Could you give the entries again from the line with "Training Group A, Training Group B" through the end of the entries, with "series" replaced by "data series" and everything else unchanged, leaving out the pictures?

::::::

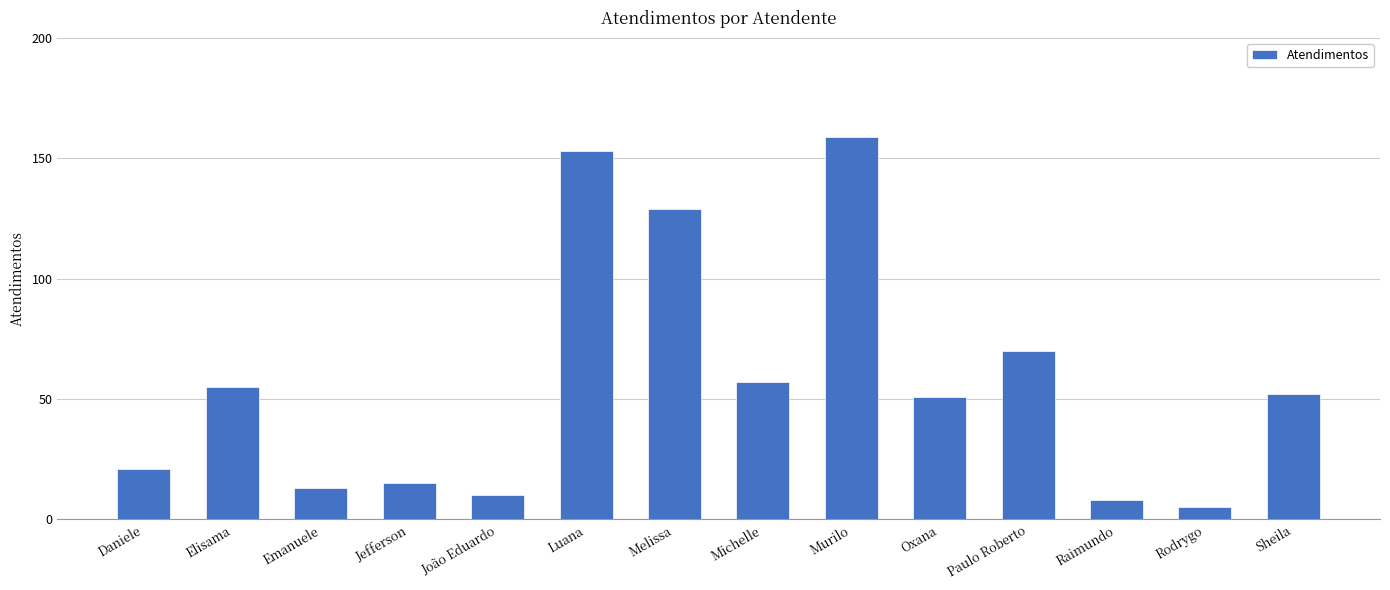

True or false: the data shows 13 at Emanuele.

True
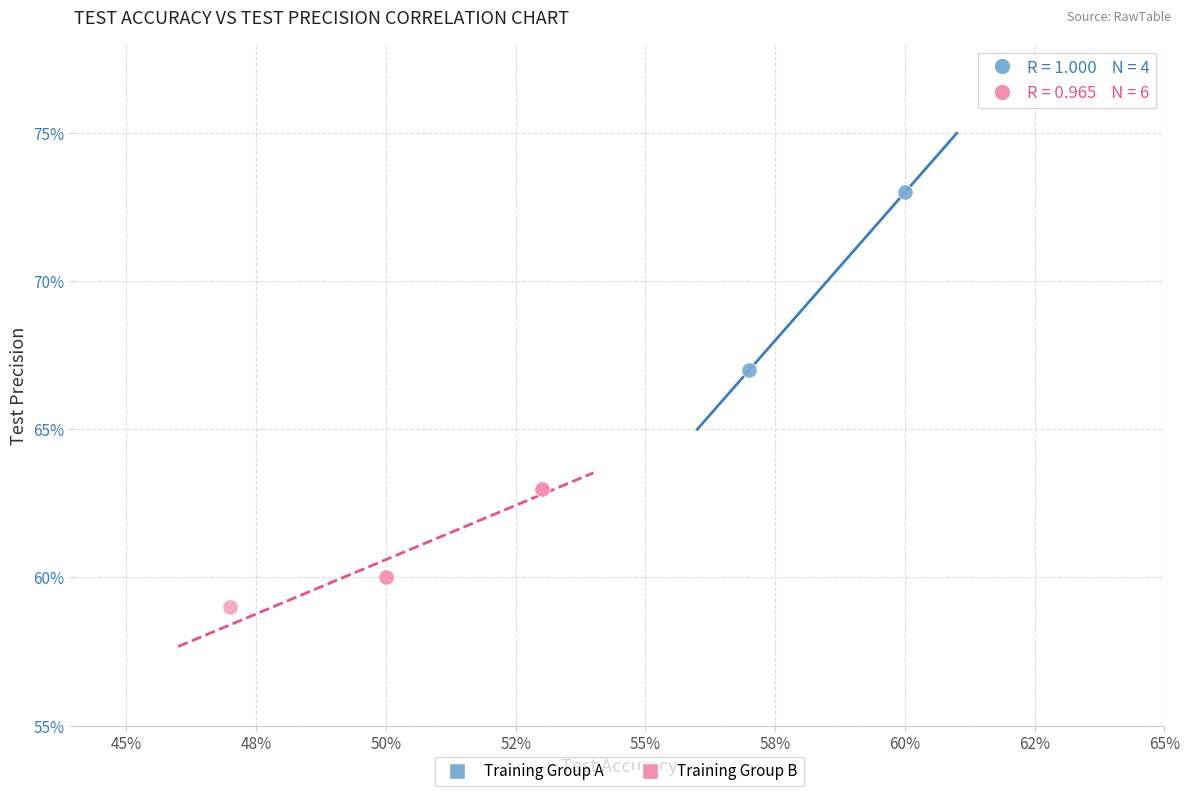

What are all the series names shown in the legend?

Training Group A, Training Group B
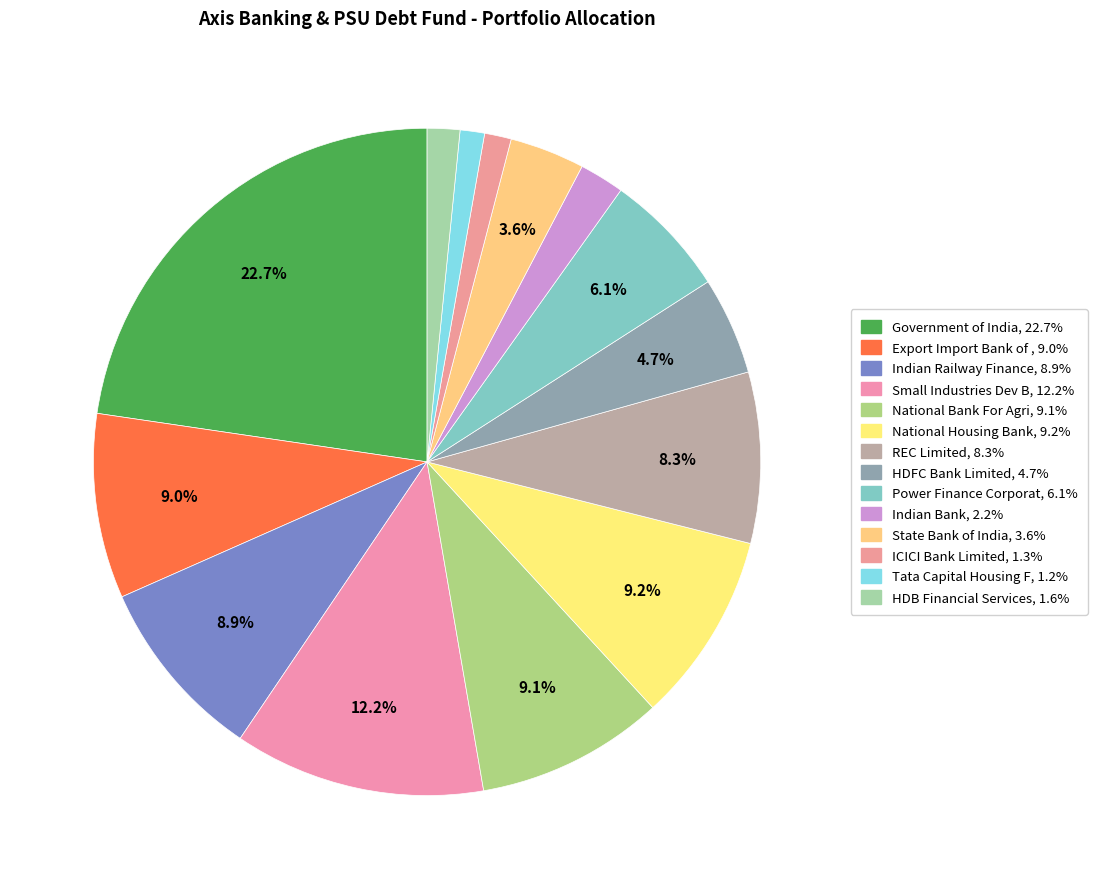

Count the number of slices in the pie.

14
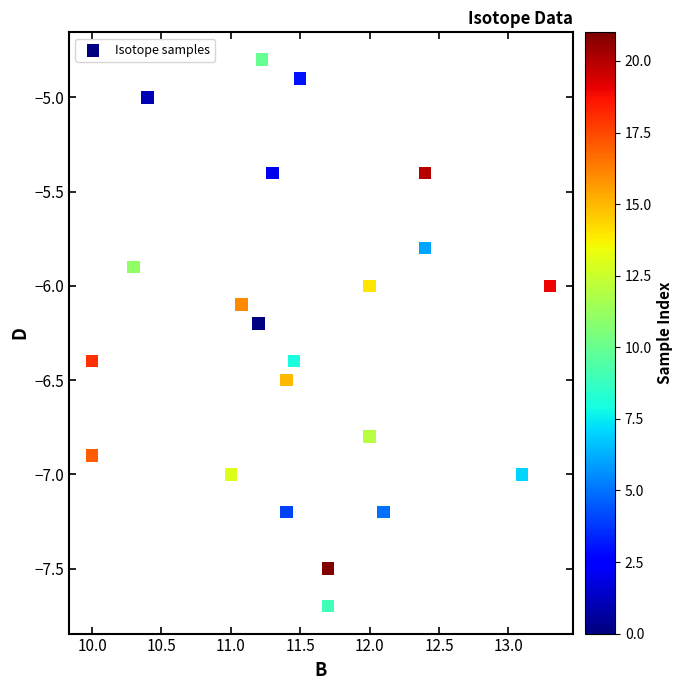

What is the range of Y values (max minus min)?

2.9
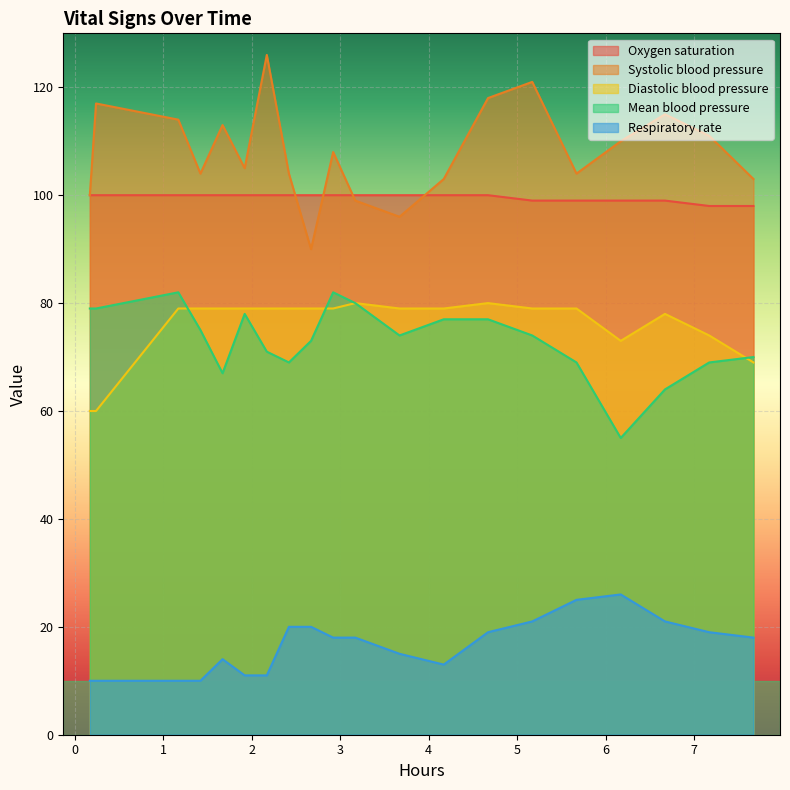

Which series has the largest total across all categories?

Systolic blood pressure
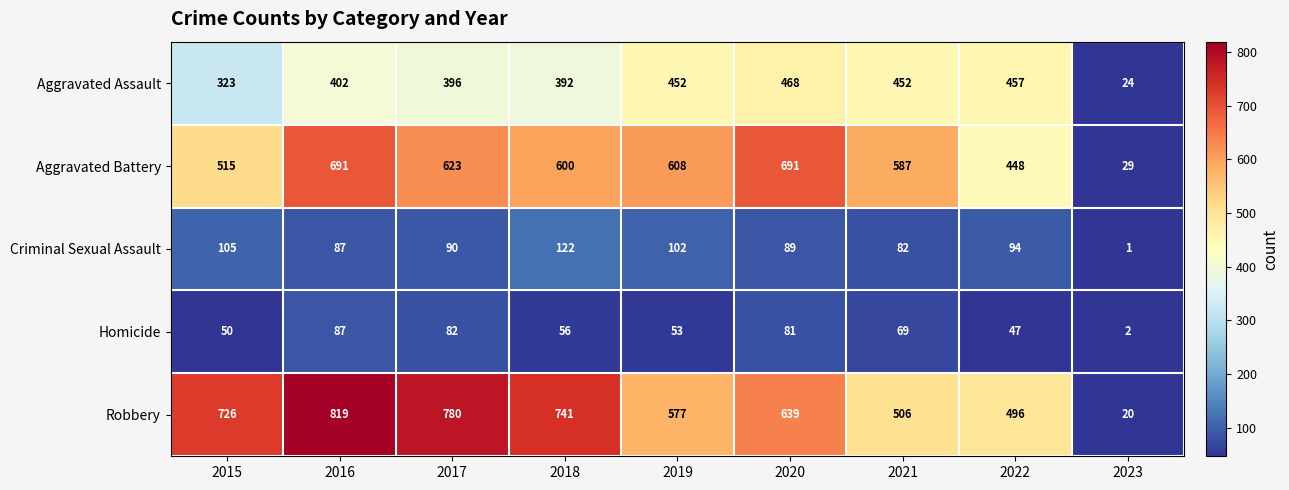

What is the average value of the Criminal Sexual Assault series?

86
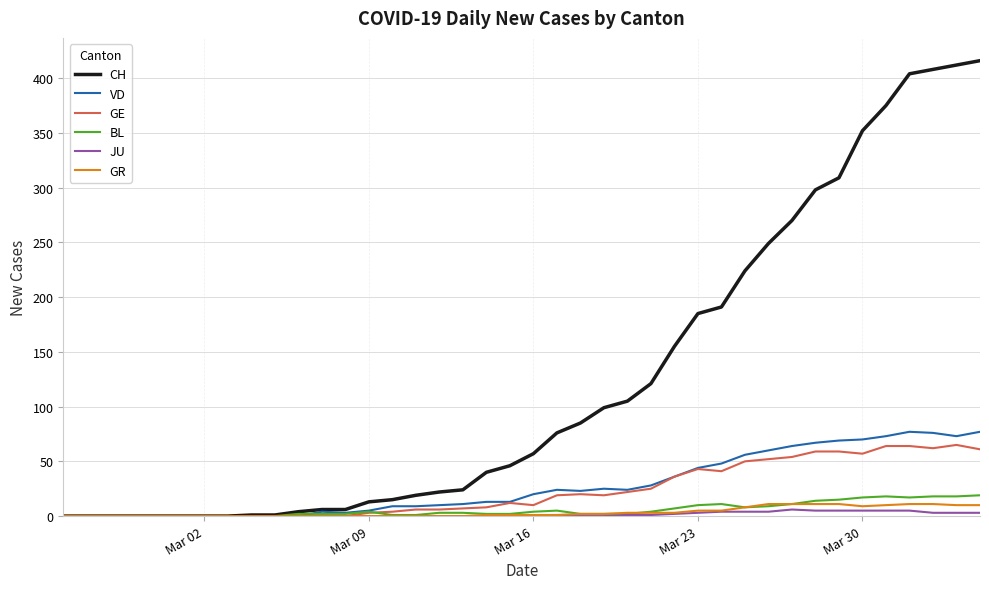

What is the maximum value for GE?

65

::::::

SOLUTION TO THIS TASK:
Training Group A, Training Group B

Count the number of slices in the pie.

14

What is the range of Y values (max minus min)?

2.9

Which data series has the largest total across all categories?

Systolic blood pressure

What is the average value of the Criminal Sexual Assault data series?

86

What is the maximum value for GE?

65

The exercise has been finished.